• Problem requirements
Your output must hold every entry exactly as written and none of the pictures.

──────── Data records ────────

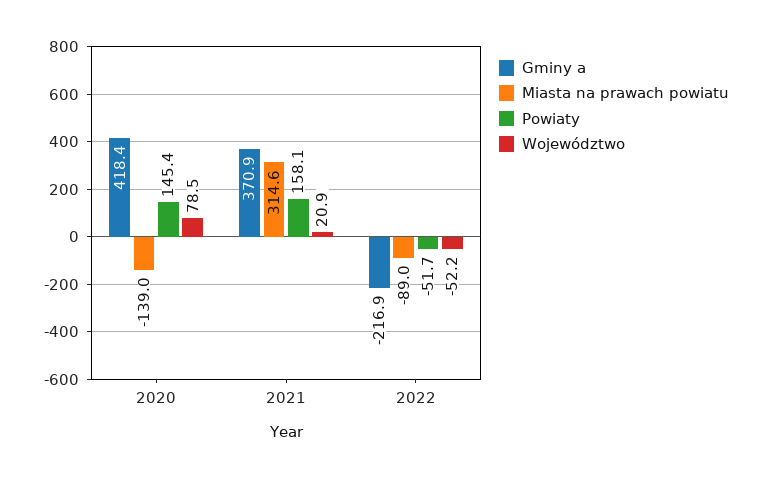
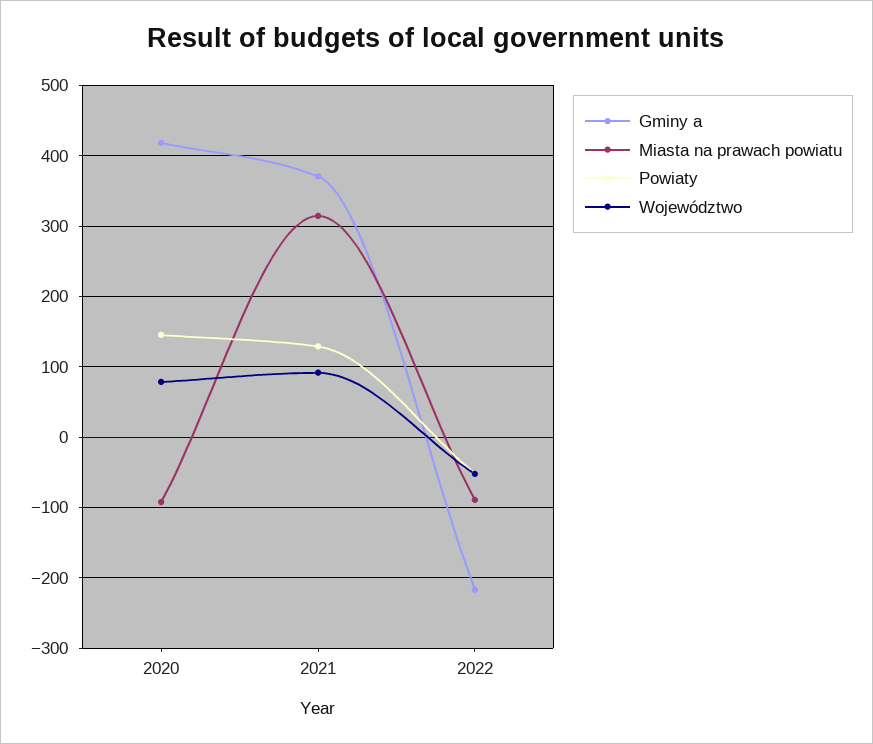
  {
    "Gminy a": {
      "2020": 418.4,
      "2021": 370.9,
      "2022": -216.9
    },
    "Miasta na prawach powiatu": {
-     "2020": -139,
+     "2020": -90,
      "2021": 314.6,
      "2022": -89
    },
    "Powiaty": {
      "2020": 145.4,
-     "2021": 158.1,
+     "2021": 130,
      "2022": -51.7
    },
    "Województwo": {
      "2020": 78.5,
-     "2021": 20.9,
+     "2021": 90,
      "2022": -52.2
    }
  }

────────

• Exercise response
  {
    "Gminy a": {
      "2020": 418.4,
      "2021": 370.9,
      "2022": -216.9
    },
    "Miasta na prawach powiatu": {
-     "2020": -139,
+     "2020": -90,
      "2021": 314.6,
      "2022": -89
    },
    "Powiaty": {
      "2020": 145.4,
-     "2021": 158.1,
+     "2021": 130,
      "2022": -51.7
    },
    "Województwo": {
      "2020": 78.5,
-     "2021": 20.9,
+     "2021": 90,
      "2022": -52.2
    }
  }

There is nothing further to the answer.